Les pourparlers à Jeddah n'ont cependant pas débouché sur des "progrès majeurs" pour l'instant, affirme à l'AFP au deuxième jour de négociations un diplomate saoudien. Et le responsable de l'ONU pour les affaires humanitaires, Martin Griffiths, arrivé dimanche à Jeddah, a "demandé à participer aux négociations", mais sa demande n'a pas encore abouti, rapporte un fonctionnaire de l'ONU à l'AFP sous couvert d'anonymat.
Diplomatie et réfugiés
Depuis le début de la guerre le 15 avril, les canaux de négociations diplomatiques se multiplient, sans toujours se croiser. Washington et Ryad semblent avoir pris l'ascendant puisque les deux généraux ont envoyé des proches négocier à Jeddah. Mais dans les deux camps, les émissaires choisis sont connus de longue date pour leur hostilité notoire à l'autre partie.

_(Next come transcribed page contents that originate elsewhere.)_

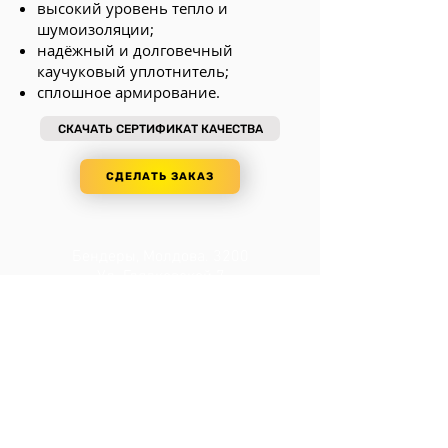
высокий уровень тепло и
шумоизоляции;
надёжный и долговечный
каучуковый уплотнитель;
сплошное армирование.
СКАЧАТЬ СЕРТИФИКАТ КАЧЕСТВА
СДЕЛАТЬ ЗАКАЗ
Бендеры, Молдова. 3200
Ул. Глядковской 7
0 (778) 048-49
alexoknagl@gmail.com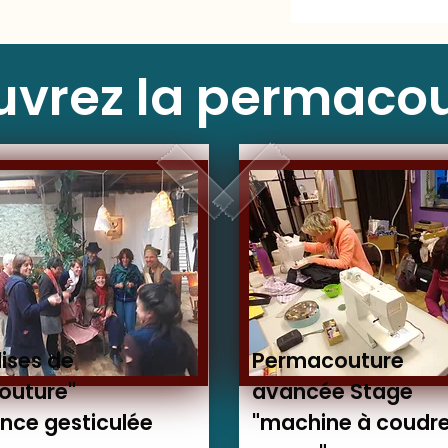
vrez la permaco
ises de
Permacouture
outure"
avancée Stage
nce gesticulée
"machine à coudre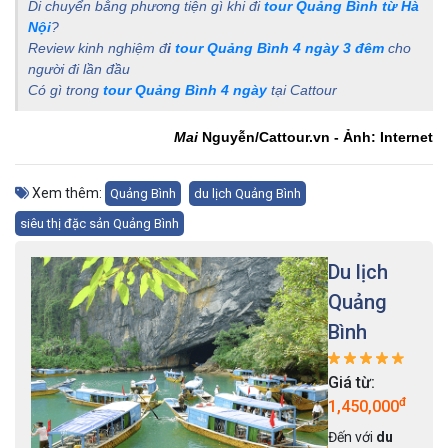
Di chuyển bằng phương tiện gì khi đi
tour Quảng Bình từ Hà
Nội
?
Review kinh nghiệm đ
i
tour Quảng Bình 4 ngày 3 đêm
cho
người đi lần đầu
Có gì trong
tour Quảng Bình 4 ngày
tại Cattour
Mai
Nguyễn/Cattour.vn - Ảnh: Internet
Xem thêm:
Quảng Bình
du lịch Quảng Bình
siêu thị đặc sản Quảng Bình
Du lịch
Quảng
Bình
Giá từ:
đ
1,450,000
Đến với
du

En parallèle, l'Union africaine – qui a suspendu le Soudan en 2021 et n'a donc plus de grands leviers de pression – et l'Igad, le bloc régional d'Afrique de l'Est dont fait partie le pays, tentent de revenir à un format de discussions sous l'égide du président du Soudan du Sud, Salva Kiir.

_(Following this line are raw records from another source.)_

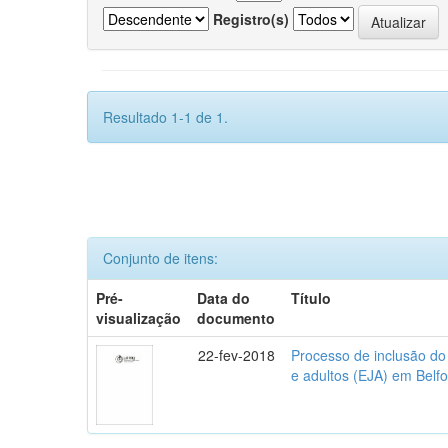
Registro(s)
Resultado 1-1 de 1.
Conjunto de itens:
Pré-
Data do
Título
visualização
documento
22-fev-2018
Processo de inclusão do
e adultos (EJA) em Belfo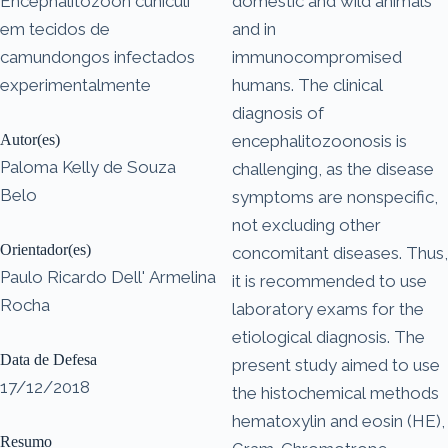
Encephalitozoon cuniculi
domestic and wild animals
em tecidos de
and in
camundongos infectados
immunocompromised
experimentalmente
humans. The clinical
diagnosis of
Autor(es)
encephalitozoonosis is
Paloma Kelly de Souza
challenging, as the disease
Belo
symptoms are nonspecific,
not excluding other
Orientador(es)
concomitant diseases. Thus,
Paulo Ricardo Dell' Armelina
it is recommended to use
Rocha
laboratory exams for the
etiological diagnosis. The
Data de Defesa
present study aimed to use
17/12/2018
the histochemical methods
hematoxylin and eosin (HE),
Resumo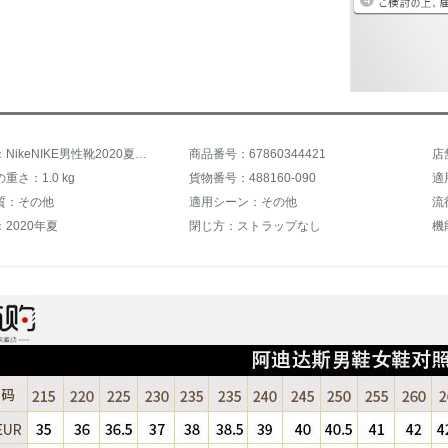
商品名称：NikeNIKE男性靴2020夏新型スニーカービーチ快適カジュアル平底人字サンダル488160-090 488160-014/2800 mm
商品番号：67860344421
重さ：1.0 kg
貨物番号：488160-090
適
質：その他
適用シーン：その他
流
2020年夏
閉じ方：ストラップなし
機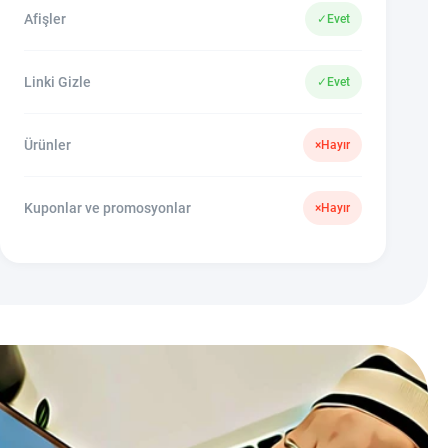
Afişler
✓
Evet
Linki Gizle
✓
Evet
Ürünler
×
Hayır
Kuponlar ve promosyonlar
×
Hayır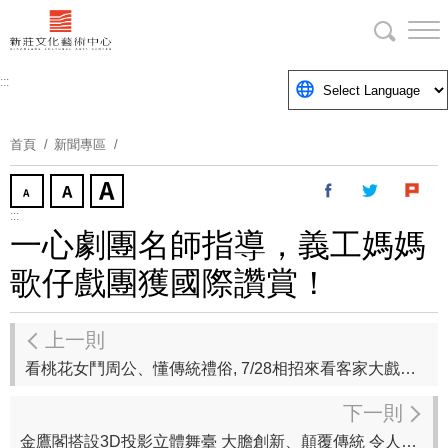
跳
到
主
要
:::
內
容
首頁
新聞專區
區
塊
:::
一心劇團名師指導，義工媽媽
歌仔戲團獲國際讚賞！
上一則
看桃花女鬥周公、懂傳統禮俗, 7/28相招來看客家大戲《三生三世桃花結》
下一則
金鷹閣搭設3D投影立體舞臺 大膽創新、顛覆傳統 令人驚艷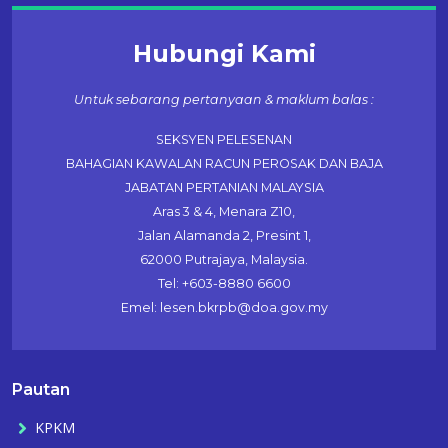
Hubungi Kami
Untuk sebarang pertanyaan & maklum balas :
SEKSYEN PELESENAN
BAHAGIAN KAWALAN RACUN PEROSAK DAN BAJA
JABATAN PERTANIAN MALAYSIA
Aras 3 & 4, Menara Z10,
Jalan Alamanda 2, Presint 1,
62000 Putrajaya, Malaysia.
Tel: +603-8880 6600
Emel: lesen.bkrpb@doa.gov.my
Pautan
KPKM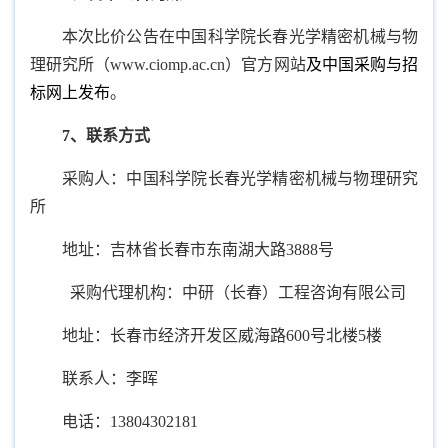
本次比价公告在中国科学院长春光学精密机械与物
理研究所（www.ciomp.ac.cn）官方网站
及中国采购与招
标网上发布
。
7
、联系方式
采购人：中国科学院长春光学精密机械与物理研究
所
地址：吉林省长春市东南湖大路3888号
采购代理机构：中研（长春）工程咨询有限公司
地址：长春市经济开发区威海路600号北楼5楼
联系人：李晖
电话：13804302181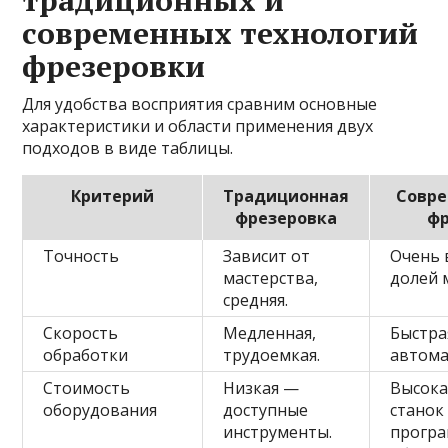
традиционных и
современных технологий
фрезеровки
Для удобства восприятия сравним основные
характеристики и области применения двух
подходов в виде таблицы.
Критерий
Традиционная
Совре
фрезеровка
фр
Точность
Зависит от
Очень 
мастерства,
долей 
средняя.
Скорость
Медленная,
Быстра
обработки
трудоемкая.
автома
Стоимость
Низкая —
Высока
оборудования
доступные
станок
инструменты.
прогр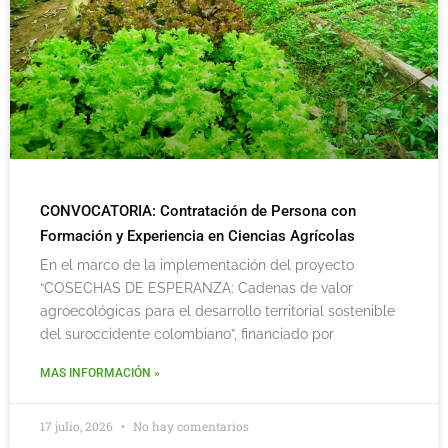
CONVOCATORIA: Contratación de Persona con
Formación y Experiencia en Ciencias Agrícolas
En el marco de la implementación del proyecto
“COSECHAS DE ESPERANZA: Cadenas de valor
agroecológicas para el desarrollo territorial sostenible
del suroccidente colombiano”, financiado por
MAS INFORMACIÓN »
17 julio, 2026
No hay comentarios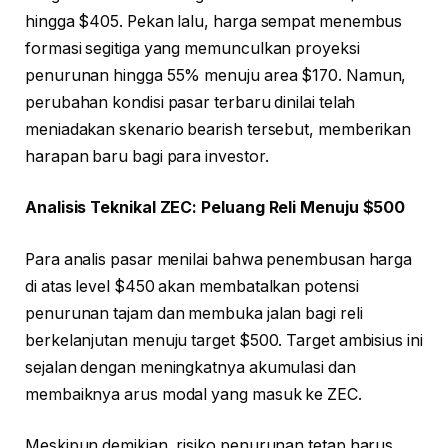
hingga $405. Pekan lalu, harga sempat menembus
formasi segitiga yang memunculkan proyeksi
penurunan hingga 55% menuju area $170. Namun,
perubahan kondisi pasar terbaru dinilai telah
meniadakan skenario bearish tersebut, memberikan
harapan baru bagi para investor.
Analisis Teknikal ZEC: Peluang Reli Menuju $500
Para analis pasar menilai bahwa penembusan harga
di atas level $450 akan membatalkan potensi
penurunan tajam dan membuka jalan bagi reli
berkelanjutan menuju target $500. Target ambisius ini
sejalan dengan meningkatnya akumulasi dan
membaiknya arus modal yang masuk ke ZEC.
Meskipun demikian, risiko penurunan tetap harus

La Ligue arabe, elle, a dû se contenter dimanche d'un consensus a minima, ses pays membres appelant à préserver la "souveraineté" du pays et à cesser les hostilités. Car ses poids lourds ne sont pas sur la même ligne: l'Egypte soutient l'armée tandis que les Emirats arabes unis appuient le général Daglo. L'Arabie saoudite, elle, soutient de longue date les deux, rappellent les experts.
A Jeddah, Ryad plaide donc pour "un arrêt effectif à court terme" des hostilités, la facilitation de l'acheminement de l'aide humanitaire et le rétablissement des services essentiels, selon le ministère saoudien des Affaires étrangères. Le royaume saoudien espère également "un calendrier de négociations élargies" visant à mettre fin au conflit de façon permanente.
Jusqu'ici, les nombreux cessez-le-feu promis ont été violés dans les minutes suivant leur annonce. L'ONG ACLED dénombre déjà plus de 750 morts, les autorités soudanaises 5.000 blessés et l'ONU 335.000 déplacés et 117.000 réfugiés. En pleine crise économique, l'Egypte a déjà accueilli plus de 60.000 réfugiés soudanais. Elle a dépêché lundi son chef de la diplomatie chez d'autres voisins du Soudan, le Tchad et le Soudan du Sud, qui ont aussi reçu plus de 57.000 personnes fuyant la guerre, selon l'ONU.